What is needed: Update the lines in the entries below, from the line with "Liste der Städte" up to and including the line with "Alle Prospekte an einem Platz", by replacing "Impressum" with "Kontakt". Write out only those lines, with nothing else changed.

Dataset extract:
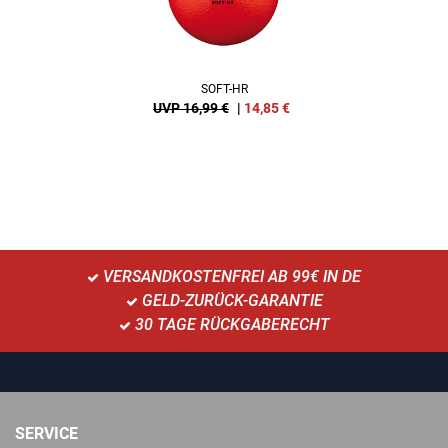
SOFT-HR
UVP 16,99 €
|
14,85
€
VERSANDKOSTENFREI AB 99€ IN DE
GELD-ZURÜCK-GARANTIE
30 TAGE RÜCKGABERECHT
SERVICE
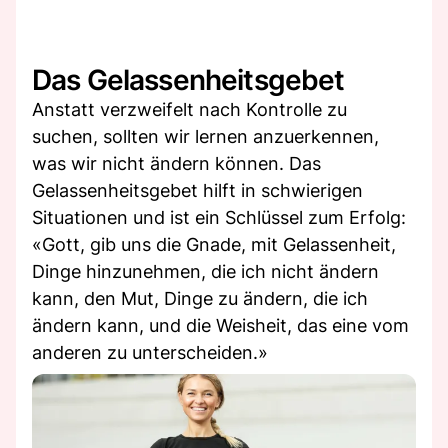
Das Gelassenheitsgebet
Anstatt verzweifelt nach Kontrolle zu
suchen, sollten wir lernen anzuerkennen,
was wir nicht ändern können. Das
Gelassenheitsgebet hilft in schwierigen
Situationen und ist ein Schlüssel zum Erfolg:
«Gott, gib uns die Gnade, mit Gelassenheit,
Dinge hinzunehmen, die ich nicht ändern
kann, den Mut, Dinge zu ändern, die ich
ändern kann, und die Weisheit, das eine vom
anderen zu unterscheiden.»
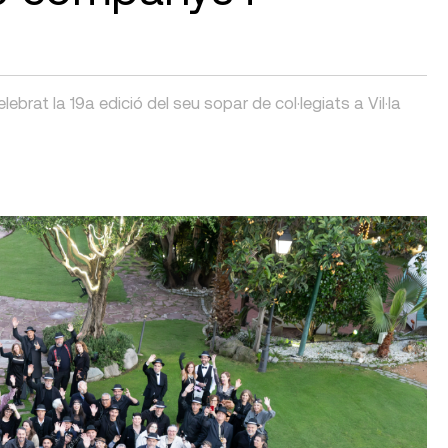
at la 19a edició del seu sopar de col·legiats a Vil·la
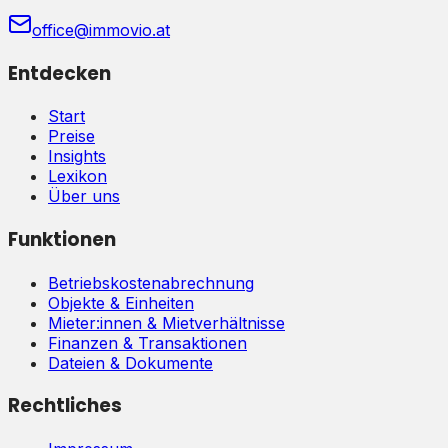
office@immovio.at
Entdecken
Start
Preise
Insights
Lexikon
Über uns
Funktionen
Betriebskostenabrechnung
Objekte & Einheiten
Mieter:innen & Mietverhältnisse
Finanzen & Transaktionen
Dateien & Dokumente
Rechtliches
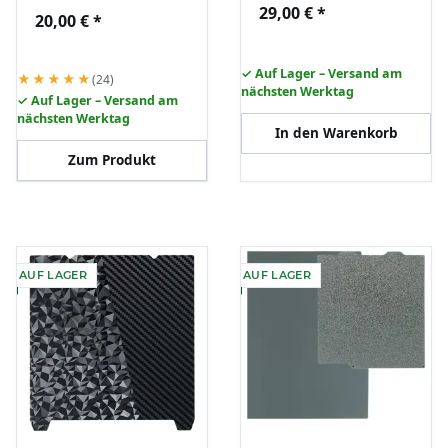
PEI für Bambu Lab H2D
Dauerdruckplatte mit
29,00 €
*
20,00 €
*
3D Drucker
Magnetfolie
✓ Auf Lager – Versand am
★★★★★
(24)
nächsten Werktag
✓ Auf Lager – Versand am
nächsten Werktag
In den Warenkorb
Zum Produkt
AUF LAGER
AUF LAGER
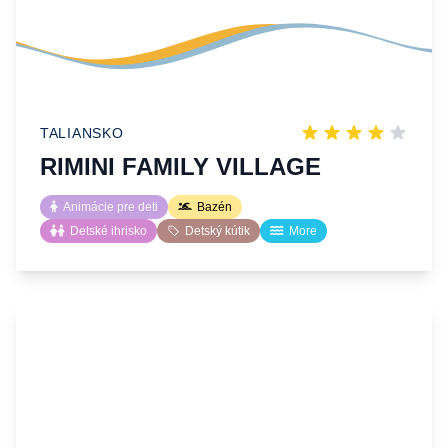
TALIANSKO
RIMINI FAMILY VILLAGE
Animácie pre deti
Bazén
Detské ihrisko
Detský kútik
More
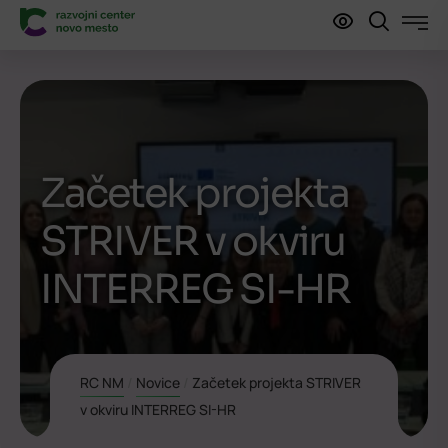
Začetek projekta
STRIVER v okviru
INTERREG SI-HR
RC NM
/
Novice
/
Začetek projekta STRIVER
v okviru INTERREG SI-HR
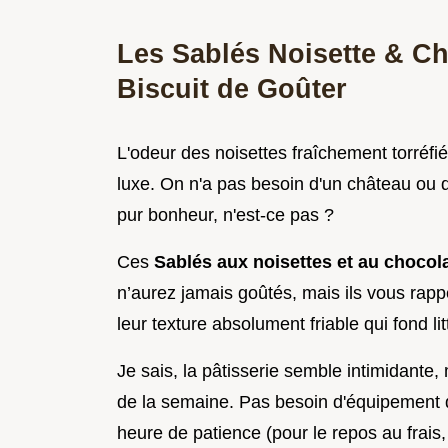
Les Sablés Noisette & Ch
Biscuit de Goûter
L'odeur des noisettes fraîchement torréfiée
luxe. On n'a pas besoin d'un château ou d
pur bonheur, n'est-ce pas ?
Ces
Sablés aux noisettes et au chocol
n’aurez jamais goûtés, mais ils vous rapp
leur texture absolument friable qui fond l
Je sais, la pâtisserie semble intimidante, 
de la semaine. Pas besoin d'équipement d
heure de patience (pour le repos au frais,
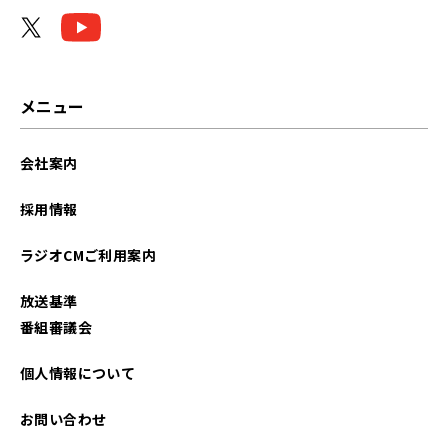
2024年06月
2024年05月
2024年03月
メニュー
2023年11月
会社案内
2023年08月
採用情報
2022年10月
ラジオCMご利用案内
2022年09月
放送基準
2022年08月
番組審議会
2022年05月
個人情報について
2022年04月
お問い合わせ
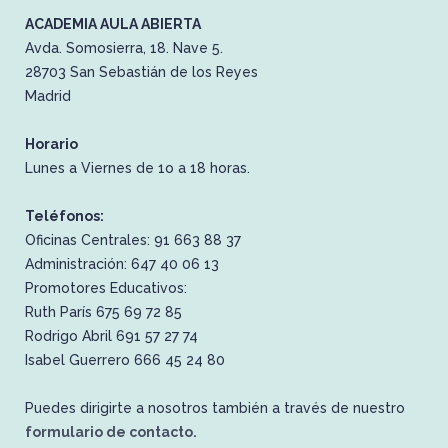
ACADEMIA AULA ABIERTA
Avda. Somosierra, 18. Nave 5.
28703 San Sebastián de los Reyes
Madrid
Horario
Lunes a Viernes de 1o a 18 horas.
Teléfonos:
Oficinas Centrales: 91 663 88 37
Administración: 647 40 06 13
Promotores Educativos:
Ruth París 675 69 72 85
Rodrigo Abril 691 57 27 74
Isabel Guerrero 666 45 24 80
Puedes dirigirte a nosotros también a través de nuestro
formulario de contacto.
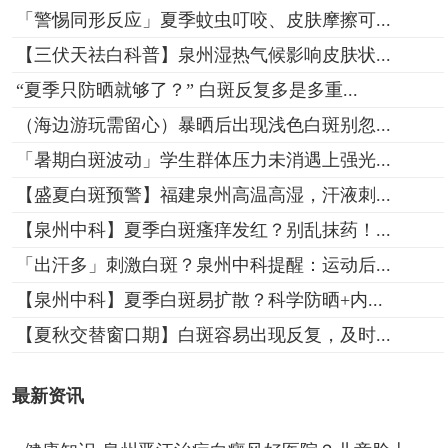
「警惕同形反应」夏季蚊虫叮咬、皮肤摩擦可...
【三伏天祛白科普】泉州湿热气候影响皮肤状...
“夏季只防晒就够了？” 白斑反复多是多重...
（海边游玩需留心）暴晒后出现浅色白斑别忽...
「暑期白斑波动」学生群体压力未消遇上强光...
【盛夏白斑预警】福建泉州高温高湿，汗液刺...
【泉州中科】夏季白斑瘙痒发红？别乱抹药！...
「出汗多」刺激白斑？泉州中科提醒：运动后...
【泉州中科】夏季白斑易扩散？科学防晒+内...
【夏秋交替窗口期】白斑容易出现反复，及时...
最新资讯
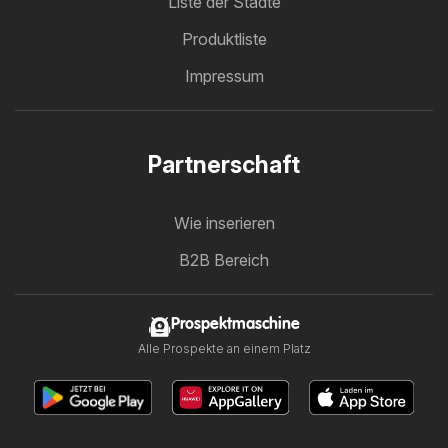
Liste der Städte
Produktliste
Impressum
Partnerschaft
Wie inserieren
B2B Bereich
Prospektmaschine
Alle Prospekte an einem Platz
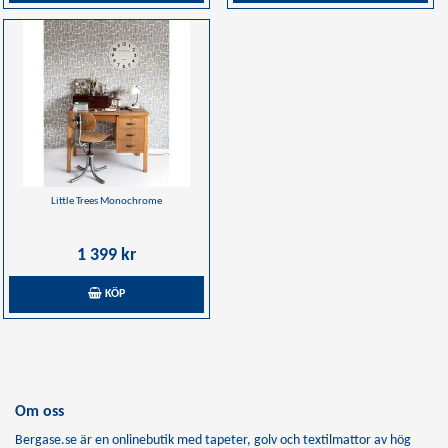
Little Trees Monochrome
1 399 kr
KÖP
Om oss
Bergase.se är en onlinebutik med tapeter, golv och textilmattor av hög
--
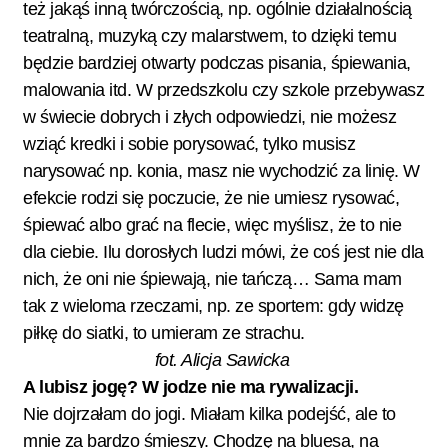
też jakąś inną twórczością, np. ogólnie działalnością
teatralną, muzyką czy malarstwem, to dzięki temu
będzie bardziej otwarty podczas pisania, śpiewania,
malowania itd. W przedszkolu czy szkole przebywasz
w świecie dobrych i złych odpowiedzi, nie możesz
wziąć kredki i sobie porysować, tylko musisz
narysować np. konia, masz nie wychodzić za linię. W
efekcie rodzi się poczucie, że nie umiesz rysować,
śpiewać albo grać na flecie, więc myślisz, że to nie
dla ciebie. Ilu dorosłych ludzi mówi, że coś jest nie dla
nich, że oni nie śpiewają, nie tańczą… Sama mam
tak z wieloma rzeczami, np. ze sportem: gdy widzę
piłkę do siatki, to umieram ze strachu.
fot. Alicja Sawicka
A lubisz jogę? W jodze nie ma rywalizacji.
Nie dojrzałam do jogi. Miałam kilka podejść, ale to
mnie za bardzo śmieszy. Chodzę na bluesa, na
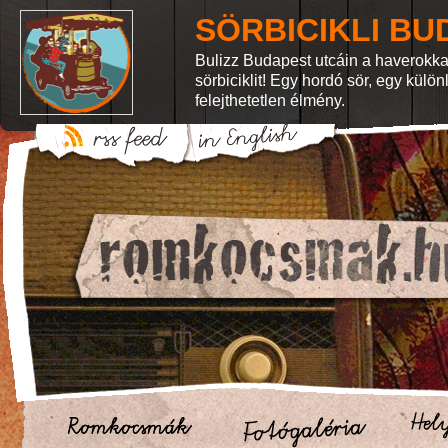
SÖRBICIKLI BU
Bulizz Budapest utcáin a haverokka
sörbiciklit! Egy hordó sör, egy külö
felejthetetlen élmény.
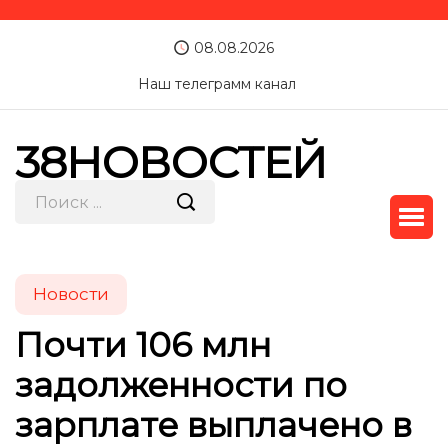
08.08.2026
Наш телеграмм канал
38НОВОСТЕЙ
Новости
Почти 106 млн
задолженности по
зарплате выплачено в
* * *
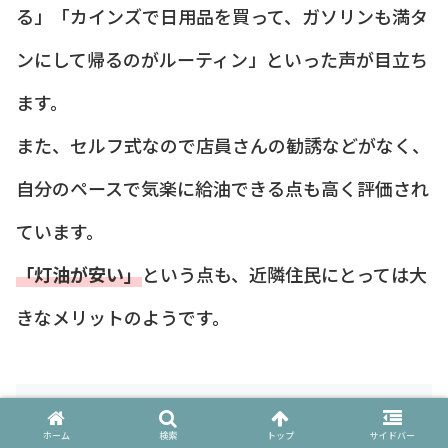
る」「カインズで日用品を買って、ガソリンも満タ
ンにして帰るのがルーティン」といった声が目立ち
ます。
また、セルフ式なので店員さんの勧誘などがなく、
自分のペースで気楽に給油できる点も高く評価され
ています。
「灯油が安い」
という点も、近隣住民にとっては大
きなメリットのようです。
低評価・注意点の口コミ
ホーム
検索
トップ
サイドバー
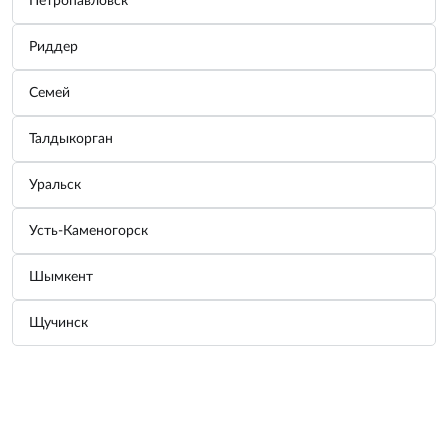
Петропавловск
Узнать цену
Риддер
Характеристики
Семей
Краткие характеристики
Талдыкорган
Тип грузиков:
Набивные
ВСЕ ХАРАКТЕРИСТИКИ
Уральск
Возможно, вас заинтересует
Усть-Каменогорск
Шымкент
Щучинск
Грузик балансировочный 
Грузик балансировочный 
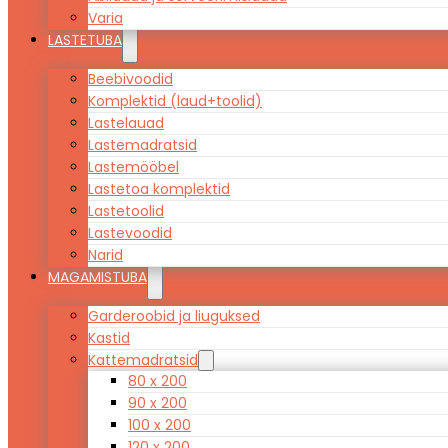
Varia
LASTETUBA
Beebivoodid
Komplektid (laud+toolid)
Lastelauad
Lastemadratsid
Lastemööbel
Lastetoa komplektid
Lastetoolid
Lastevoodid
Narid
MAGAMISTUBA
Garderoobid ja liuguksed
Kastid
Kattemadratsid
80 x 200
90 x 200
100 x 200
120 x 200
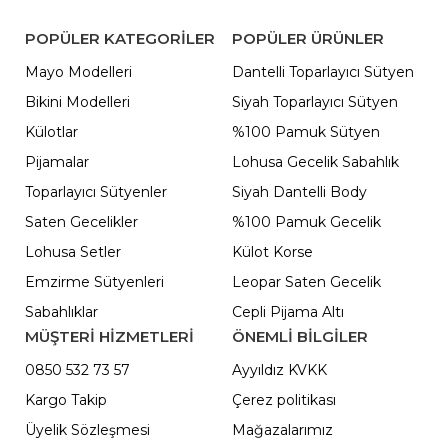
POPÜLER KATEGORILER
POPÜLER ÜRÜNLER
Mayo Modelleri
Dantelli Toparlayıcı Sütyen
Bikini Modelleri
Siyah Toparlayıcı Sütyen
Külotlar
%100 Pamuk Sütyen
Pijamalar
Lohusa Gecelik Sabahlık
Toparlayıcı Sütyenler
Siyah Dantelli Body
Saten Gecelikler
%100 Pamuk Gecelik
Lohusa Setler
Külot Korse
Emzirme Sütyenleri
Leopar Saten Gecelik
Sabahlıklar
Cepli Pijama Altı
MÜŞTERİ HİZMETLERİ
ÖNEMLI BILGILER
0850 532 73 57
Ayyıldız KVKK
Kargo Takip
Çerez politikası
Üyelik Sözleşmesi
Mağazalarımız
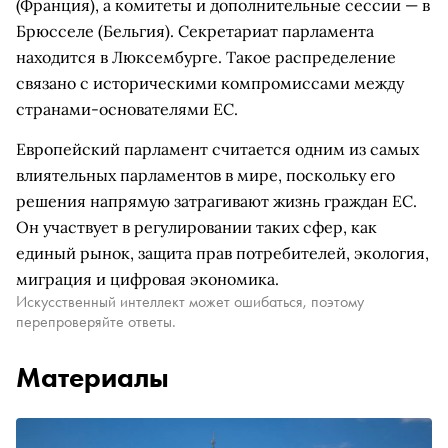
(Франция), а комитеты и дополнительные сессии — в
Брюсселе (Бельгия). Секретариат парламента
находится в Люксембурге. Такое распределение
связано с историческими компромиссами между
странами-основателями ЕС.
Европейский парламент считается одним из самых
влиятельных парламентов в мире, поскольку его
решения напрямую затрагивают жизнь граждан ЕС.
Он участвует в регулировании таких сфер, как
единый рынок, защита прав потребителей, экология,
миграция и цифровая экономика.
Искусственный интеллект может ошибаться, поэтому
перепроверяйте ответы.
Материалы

Solution:
Liste der Städte
Produktliste
Kontakt
Partnerschaft
Wie inserieren
B2B Bereich
Prospektmaschine
Alle Prospekte an einem Platz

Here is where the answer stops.